Contractors and other trade creditors owed more than Dh500,000 by Nakheel are to receive 40 per cent in cash, with the remainder in the form of a tradable security, potentially a bond.
Banks may be getting short straw
The banks owed money by Dubai World may be getting a harsher deal than creditors of its property subsidiary Nakheel in a proposed restructuring of US$23.5 billion (Dh86.31bn) of the conglomerate's debts. Contractors and other trade creditors owed more than Dh500,000 by Nakheel, the developer that built Dubai's Palm islands, are to receive 40 per cent in cash, with the remainder in the form of a tradable security, potentially a bond, carrying interest "at a commercial rate".
Investors in two of Nakheel's Islamic bonds due for repayment in May and next year, meanwhile, are to be repaid on time and in full, according to the proposal. In contrast, banks that lent money to Dubai World are to have their loans replaced with two chunks of new debt maturing in five or eight years. The company has not said in its proposals what interest rates on that debt would be. "Nakheel is an operating company with trade creditors and customers, and the interest rate reflects the importance of Nakheel and getting cash to trade creditors in the wider interests of the Dubai economy," the Dubai Government said yesterday.
Dubai World, by contrast, "is a holding company with assets that the banks lent against and their realisation is based on these assets", it said. "Without government support, Dubai World would not be able to pay any interest at all." Bankers and analysts said the different treatment of creditors of the holding company and those of Nakheel could drive a wedge between Dubai World and banks as they consider the restructuring proposal.
Even if Dubai World's creditors are offered commercial rates of interest, they may look askance at an extension of maturities that comes with no initial cash payment. And the Dubai World creditors' restructured debt would not be tradable, unlike the listed bonds to be issued to Nakheel's large trade creditors. "To me the trade creditors are getting a slightly better deal because they're getting 40 per cent up front and the other 60 per cent is tradable," said Deepak Tolani, an analyst at Al Mal Capital in Dubai.

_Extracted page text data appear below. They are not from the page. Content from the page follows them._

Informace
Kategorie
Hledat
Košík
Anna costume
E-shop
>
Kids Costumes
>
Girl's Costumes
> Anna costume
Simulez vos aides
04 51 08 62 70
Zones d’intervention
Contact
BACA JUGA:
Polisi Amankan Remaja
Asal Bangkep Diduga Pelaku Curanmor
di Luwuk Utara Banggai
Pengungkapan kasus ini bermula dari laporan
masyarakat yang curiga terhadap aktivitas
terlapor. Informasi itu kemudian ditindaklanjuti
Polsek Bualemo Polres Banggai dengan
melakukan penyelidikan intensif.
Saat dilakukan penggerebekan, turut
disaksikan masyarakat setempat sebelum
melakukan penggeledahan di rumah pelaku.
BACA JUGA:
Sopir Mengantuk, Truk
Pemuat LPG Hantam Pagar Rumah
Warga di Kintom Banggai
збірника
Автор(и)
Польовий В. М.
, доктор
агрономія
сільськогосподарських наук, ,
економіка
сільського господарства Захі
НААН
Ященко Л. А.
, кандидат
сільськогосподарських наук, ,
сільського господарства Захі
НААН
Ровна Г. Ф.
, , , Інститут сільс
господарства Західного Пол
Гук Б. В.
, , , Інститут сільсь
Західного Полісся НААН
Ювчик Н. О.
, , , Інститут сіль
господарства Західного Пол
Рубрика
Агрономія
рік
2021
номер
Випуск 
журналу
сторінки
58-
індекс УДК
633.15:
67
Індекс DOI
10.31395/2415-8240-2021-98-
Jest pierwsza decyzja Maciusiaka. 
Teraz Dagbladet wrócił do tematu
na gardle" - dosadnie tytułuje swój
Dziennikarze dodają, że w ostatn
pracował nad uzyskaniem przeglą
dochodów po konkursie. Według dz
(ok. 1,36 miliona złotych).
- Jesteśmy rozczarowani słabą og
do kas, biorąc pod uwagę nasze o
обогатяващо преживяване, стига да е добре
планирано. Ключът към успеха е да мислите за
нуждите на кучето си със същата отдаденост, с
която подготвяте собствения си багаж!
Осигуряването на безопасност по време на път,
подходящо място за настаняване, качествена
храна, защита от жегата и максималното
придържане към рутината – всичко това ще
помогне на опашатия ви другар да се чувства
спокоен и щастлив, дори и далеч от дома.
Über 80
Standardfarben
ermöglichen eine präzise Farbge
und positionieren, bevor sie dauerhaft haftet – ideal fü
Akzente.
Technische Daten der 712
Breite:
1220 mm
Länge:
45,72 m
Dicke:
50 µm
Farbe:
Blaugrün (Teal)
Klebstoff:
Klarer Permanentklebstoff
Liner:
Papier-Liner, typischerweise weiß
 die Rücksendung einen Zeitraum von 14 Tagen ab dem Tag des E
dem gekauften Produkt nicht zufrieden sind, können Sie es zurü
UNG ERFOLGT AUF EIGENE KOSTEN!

Dubai World also revealed yesterday a lower total debt restructuring figure, $23.5bn, than the $26bn that had been widely reported. A Dubai World spokesman said the number was reduced because Limitless, another property subsidiary, was excluded from the restructuring. Subtracting the $8.9bn of funding provided by the Dubai Financial Support Fund (DFSF), an entity established to receive and distribute aid to state-owned companies, creditors of the holding company are owed about $14bn, Dubai World said.
The DFSF, which has received $20bn in funding from the Central Bank and the Abu Dhabi Government, is proposing to convert the $8.9bn of injections it made into Dubai World in the form of loans into equity, effectively erasing that debt. In addition to the five-to-eight-year restructuring plan and the equity conversion, Dubai World also said yesterday the DFSF would pump as much as $1.5bn in cash into Dubai World to finance the company's operations and help it make interest payments on the newly restructured debt. The company also reiterated that an ad hoc tribunal established in December at the Dubai International Financial Centre was available to creditors and the company to process claims.